If and When arrangements will be the weapon of choice for bad employers if Employment Bill isn’t amended
Labour Party Employment Spokesperson, Senator Ged Nash, has said ‘if and when’ contracts should be outlawed.
Speaking at the launch of the TASC report on ‘Precarious Work, Precarious Lives’ he said;
“’If & When’ contracts represent the worst and most exploitative work arrangement going.
“Workers may be offered work on a Monday, but the employer has no obligation or responsibility to offer them any more hours thereafter. In effect, your ‘contract’ ends when your shift does. This makes workers cheap to hire, and easy to fire. There is no enduring contract of service, therefore you aren’t covered by employment rights legislation and your entitlement to social protection payments is limited.
“Arising from a process I kicked off in 2015, legislation is coming before the Seanad next week to better regulate precarious work in Ireland. Critically, the Employment (Miscellaneous Provisions) Bill dodges the question of ‘if and when’ contracts. If this is not dealt with, these rotten arrangements will become the weapon of choice for bad employers.
“There are some very welcome elements of the proposed new legislation. Many of them are drawn from the proposals I brought to government in late 2015. But it seems that, for most workers trapped in the ‘if & when’ spiral, work of that nature will continue to be treated as a casual form of work. This would deny them access to these important reforms, because they would not be classified as ‘employees’ in the first place.
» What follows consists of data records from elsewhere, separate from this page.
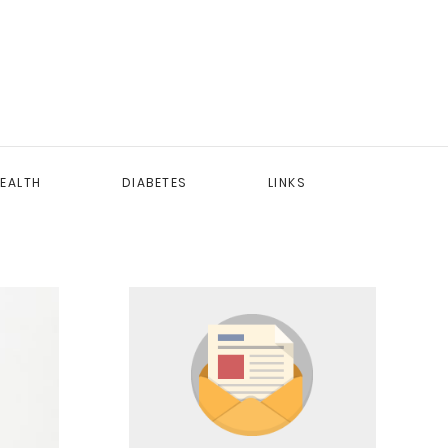
EALTH
DIABETES
LINKS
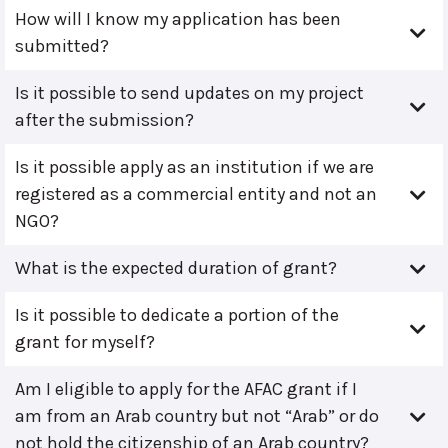
How will I know my application has been
submitted?
Is it possible to send updates on my project
after the submission?
Is it possible apply as an institution if we are
registered as a commercial entity and not an
NGO?
What is the expected duration of grant?
Is it possible to dedicate a portion of the
grant for myself?
Am I eligible to apply for the AFAC grant if I
am from an Arab country but not “Arab” or do
not hold the citizenship of an Arab country?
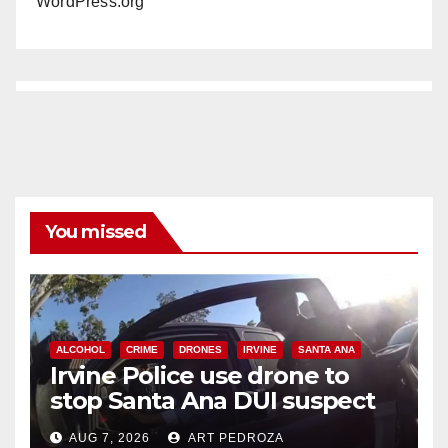
WordPress.org
You missed
ALCOHOL
CRIME
DRONES
IRVINE
SANTA ANA
Irvine Police use drone to
stop Santa Ana DUI suspect
after near-miss collision
AUG 7, 2026
ART PEDROZA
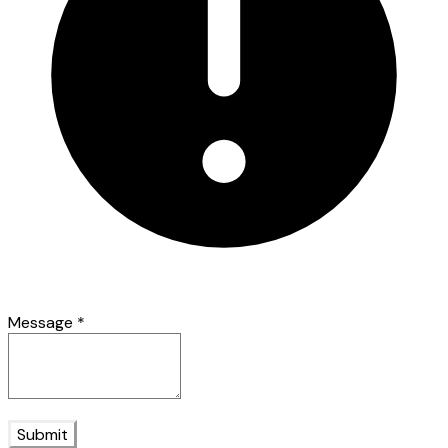
Message
*
Submit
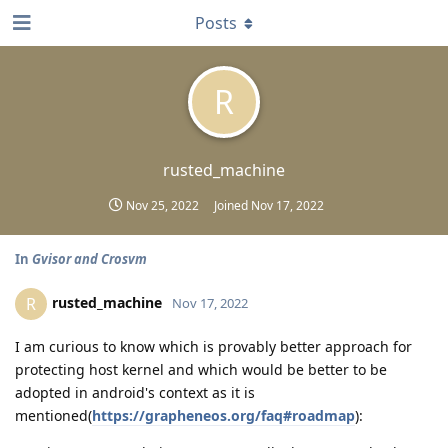
Posts
R
rusted_machine
Nov 25, 2022
Joined
Nov 17, 2022
In
Gvisor and Crosvm
rusted_machine
R
Nov 17, 2022
I am curious to know which is provably better approach for
protecting host kernel and which would be better to be
adopted in android's context as it is
mentioned(
https://grapheneos.org/faq#roadmap
):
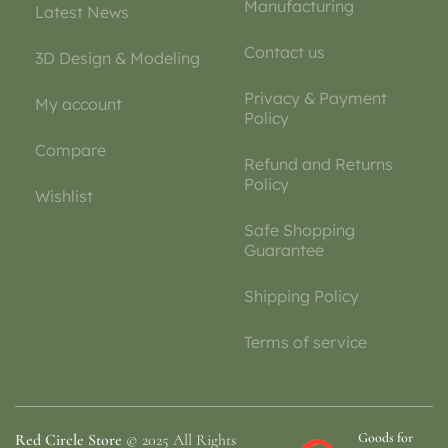
Manufacturing
Latest News
Contact us
3D Design & Modeling
Privacy & Payment
My account
Policy
Compare
Refund and Returns
Policy
Wishlist
Safe Shopping
Guarantee
Shipping Policy
Terms of service
Goods for
Red Circle Store
© 2025 All Rights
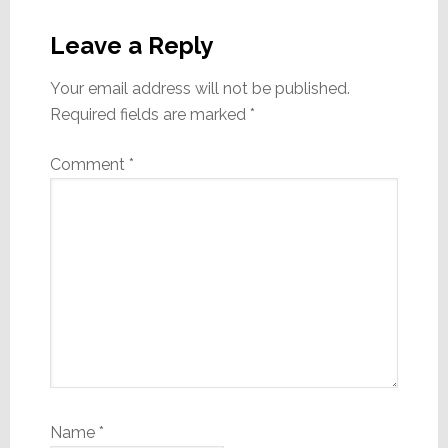
Reader
Interactions
Leave a Reply
Your email address will not be published.
Required fields are marked
*
Comment
*
Name
*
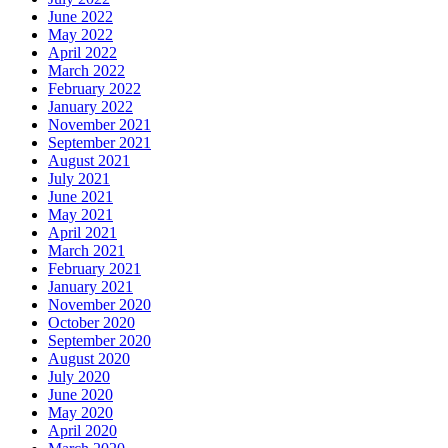
June 2022
May 2022
April 2022
March 2022
February 2022
January 2022
November 2021
September 2021
August 2021
July 2021
June 2021
May 2021
April 2021
March 2021
February 2021
January 2021
November 2020
October 2020
September 2020
August 2020
July 2020
June 2020
May 2020
April 2020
“For example, ‘if and when’ workers will not be able to request that they be placed in an appropriate ‘band’ of hours to better reflect the reality of the hours they work like all other workers. This significant gap needs to be filled urgently to give hope and dignity to a cohort of workers who need to be brought in from the cold and given some hope for the future.
“I will be tabling amendments to the legislation in order to address this problem.I will propose that, where a period of employment has to be calculated, casual work should be included in the calculations if the casual worker was employed on a regular and systematic basis and if, during the period of service, the worker had a reasonable expectation of on-going employment by the same employer.
“The law must have regard to basic facts of working life such as whether the employee was offered work regularly, whether the employee generally accepted work when it was offered and whether, although the amount of work offered might vary, there was a pattern or system to the work offered each week.”